◆ **EXERCISE INSTRUCTIONS**: After finding the line with "root of tail: (293, 284)" in the data below, set down exactly each line through the one with "right back paw: (249, 444)", inclusive, and stop there.
[DATA TO PROCESS Boundary: Start]
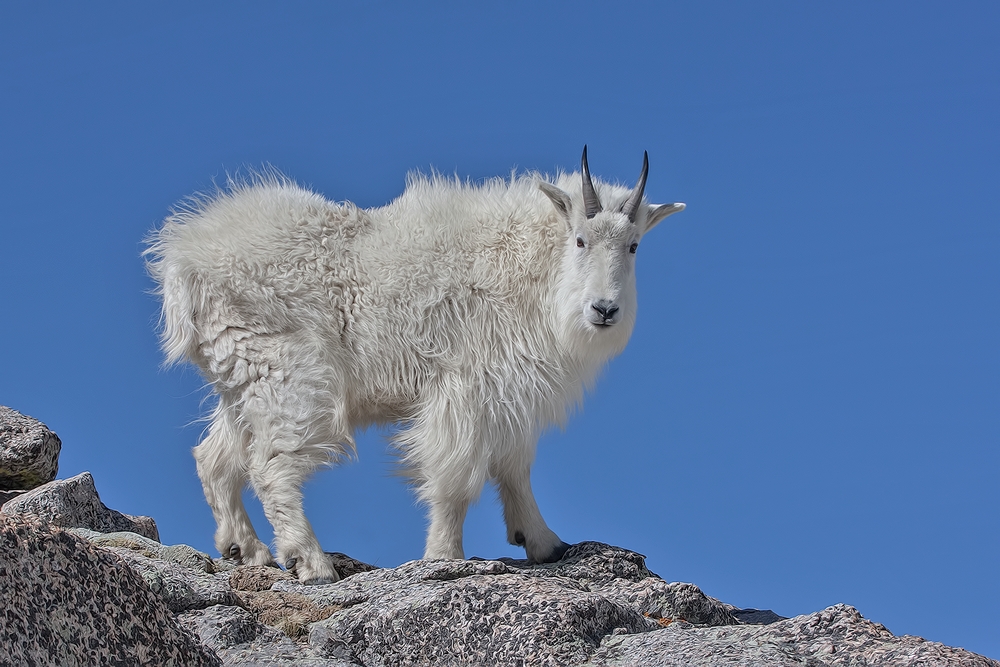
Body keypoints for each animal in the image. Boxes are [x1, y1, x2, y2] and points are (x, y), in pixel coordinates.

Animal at [145, 147, 684, 584]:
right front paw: (444, 557)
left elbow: (515, 468)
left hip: (243, 380)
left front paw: (544, 543)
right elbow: (454, 478)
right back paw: (310, 562)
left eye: (634, 245)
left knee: (215, 458)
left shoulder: (508, 395)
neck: (531, 268)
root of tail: (182, 265)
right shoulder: (466, 387)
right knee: (271, 465)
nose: (604, 310)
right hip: (289, 378)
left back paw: (246, 549)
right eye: (580, 240)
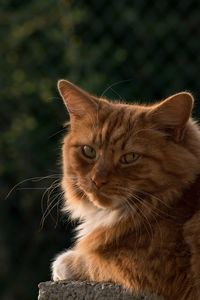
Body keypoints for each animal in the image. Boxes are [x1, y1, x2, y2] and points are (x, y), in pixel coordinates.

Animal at [50, 79, 200, 300]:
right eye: (89, 151)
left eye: (130, 158)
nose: (97, 180)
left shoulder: (144, 268)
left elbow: (88, 261)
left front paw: (63, 263)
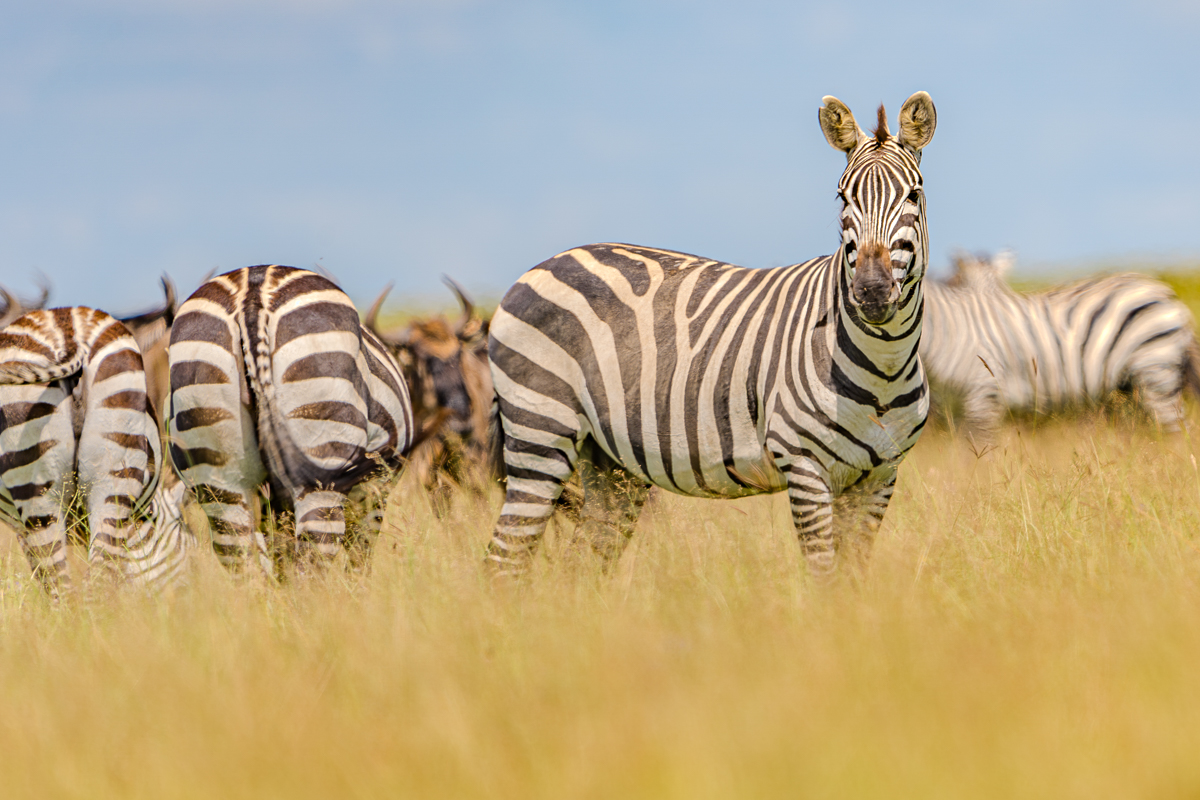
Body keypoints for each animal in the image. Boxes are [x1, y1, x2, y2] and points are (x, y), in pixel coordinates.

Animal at [167, 265, 414, 575]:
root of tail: (252, 297)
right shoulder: (374, 491)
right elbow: (359, 562)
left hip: (218, 474)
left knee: (241, 560)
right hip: (321, 465)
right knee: (312, 564)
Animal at [485, 92, 938, 578]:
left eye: (914, 194)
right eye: (842, 196)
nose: (871, 291)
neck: (884, 364)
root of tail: (545, 264)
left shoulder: (879, 477)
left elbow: (853, 581)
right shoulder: (804, 465)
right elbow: (823, 575)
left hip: (608, 463)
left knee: (578, 564)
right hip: (540, 429)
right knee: (503, 560)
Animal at [921, 251, 1200, 435]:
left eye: (954, 281)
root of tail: (1166, 292)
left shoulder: (983, 392)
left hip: (1155, 369)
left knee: (1178, 430)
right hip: (1136, 381)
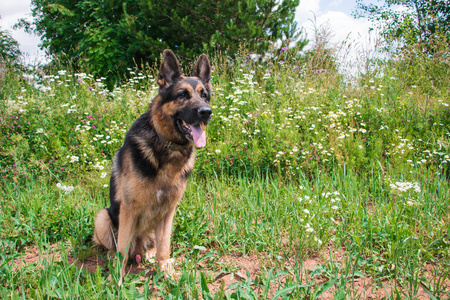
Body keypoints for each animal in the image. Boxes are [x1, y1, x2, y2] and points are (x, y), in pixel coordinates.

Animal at [92, 50, 213, 282]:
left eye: (204, 95)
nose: (206, 112)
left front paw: (165, 271)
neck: (166, 144)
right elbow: (122, 249)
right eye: (182, 95)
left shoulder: (168, 212)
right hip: (103, 217)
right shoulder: (128, 210)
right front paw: (116, 279)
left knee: (153, 245)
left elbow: (164, 246)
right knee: (115, 247)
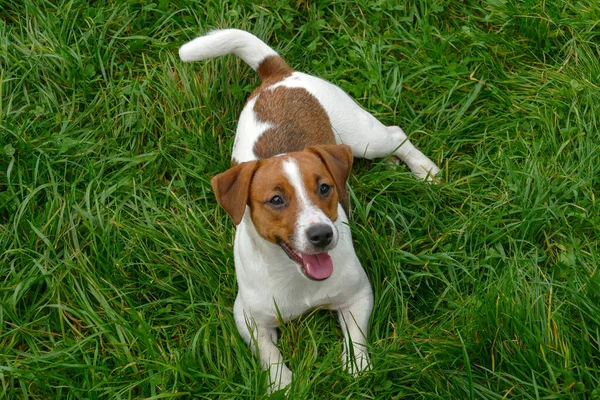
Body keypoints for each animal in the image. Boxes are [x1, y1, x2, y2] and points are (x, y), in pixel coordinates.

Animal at [178, 28, 440, 390]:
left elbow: (356, 336)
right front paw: (280, 382)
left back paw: (424, 170)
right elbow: (267, 351)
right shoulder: (247, 317)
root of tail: (278, 75)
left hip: (363, 137)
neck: (296, 277)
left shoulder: (358, 294)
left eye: (324, 188)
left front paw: (357, 367)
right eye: (276, 200)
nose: (322, 235)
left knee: (395, 135)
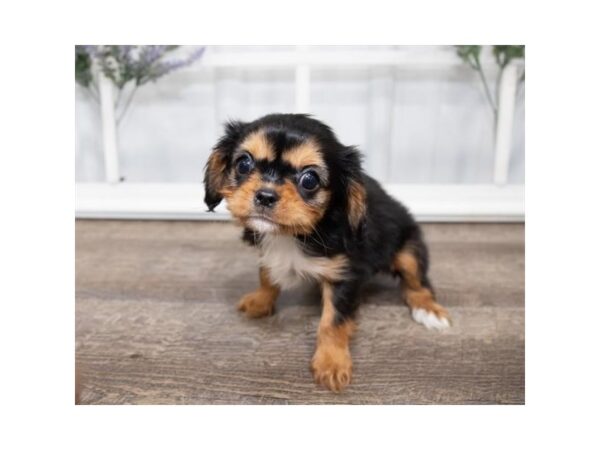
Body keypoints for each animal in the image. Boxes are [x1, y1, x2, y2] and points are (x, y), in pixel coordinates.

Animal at [204, 114, 448, 392]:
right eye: (244, 164)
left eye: (309, 180)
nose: (265, 195)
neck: (294, 235)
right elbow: (267, 275)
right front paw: (261, 300)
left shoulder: (345, 275)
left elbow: (333, 322)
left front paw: (331, 363)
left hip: (409, 250)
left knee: (418, 283)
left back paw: (429, 310)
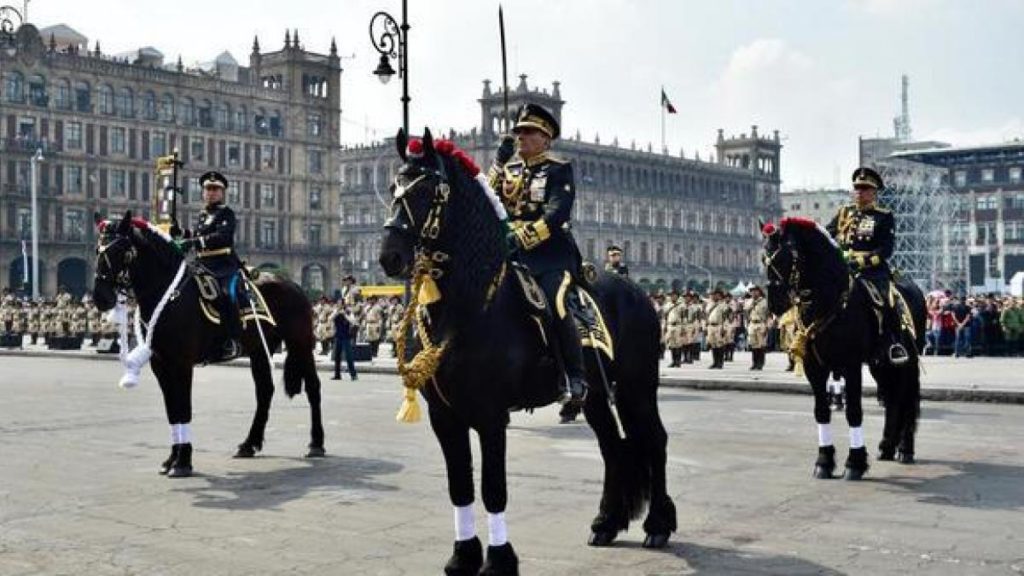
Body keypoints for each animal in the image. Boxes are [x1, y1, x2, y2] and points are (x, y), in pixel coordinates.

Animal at [93, 211, 323, 475]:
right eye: (98, 249)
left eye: (120, 249)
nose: (100, 297)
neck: (170, 295)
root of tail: (293, 284)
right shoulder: (160, 364)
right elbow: (172, 409)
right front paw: (172, 459)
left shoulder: (182, 363)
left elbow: (183, 408)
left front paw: (183, 462)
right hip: (259, 350)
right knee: (265, 391)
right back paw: (249, 444)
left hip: (300, 344)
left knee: (313, 387)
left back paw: (316, 444)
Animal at [376, 130, 671, 573]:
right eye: (395, 186)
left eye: (427, 189)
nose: (389, 255)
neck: (467, 304)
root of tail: (638, 294)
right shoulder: (445, 415)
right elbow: (460, 486)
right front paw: (462, 556)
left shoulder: (490, 414)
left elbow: (493, 488)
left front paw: (500, 559)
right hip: (595, 395)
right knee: (612, 446)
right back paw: (606, 523)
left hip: (637, 387)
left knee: (654, 439)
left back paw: (658, 526)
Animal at [761, 215, 929, 479]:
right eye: (764, 257)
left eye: (787, 255)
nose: (775, 303)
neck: (828, 301)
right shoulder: (814, 367)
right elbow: (821, 411)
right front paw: (824, 461)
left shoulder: (850, 365)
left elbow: (854, 411)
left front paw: (855, 463)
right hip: (880, 364)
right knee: (892, 399)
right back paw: (887, 447)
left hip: (909, 360)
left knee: (906, 397)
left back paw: (905, 449)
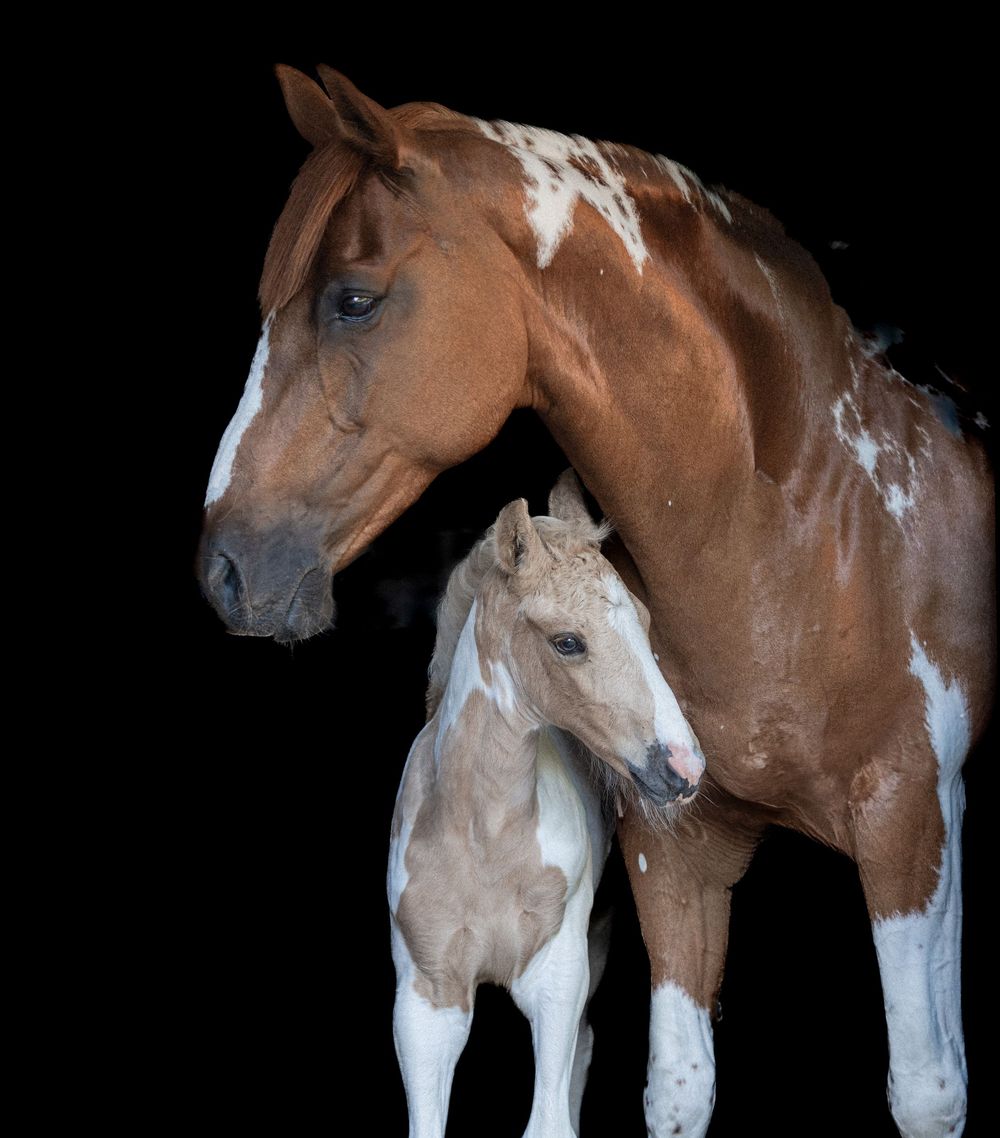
[DATA TO PROCESS Boundary: End]
◆ **SOLUTION TO THE EXERCISE**:
root of tail: (293, 284)
right shoulder: (160, 364)
right elbow: (172, 409)
right front paw: (172, 459)
left shoulder: (182, 363)
left elbow: (183, 408)
left front paw: (183, 462)
right hip: (259, 350)
right knee: (265, 391)
right back paw: (249, 444)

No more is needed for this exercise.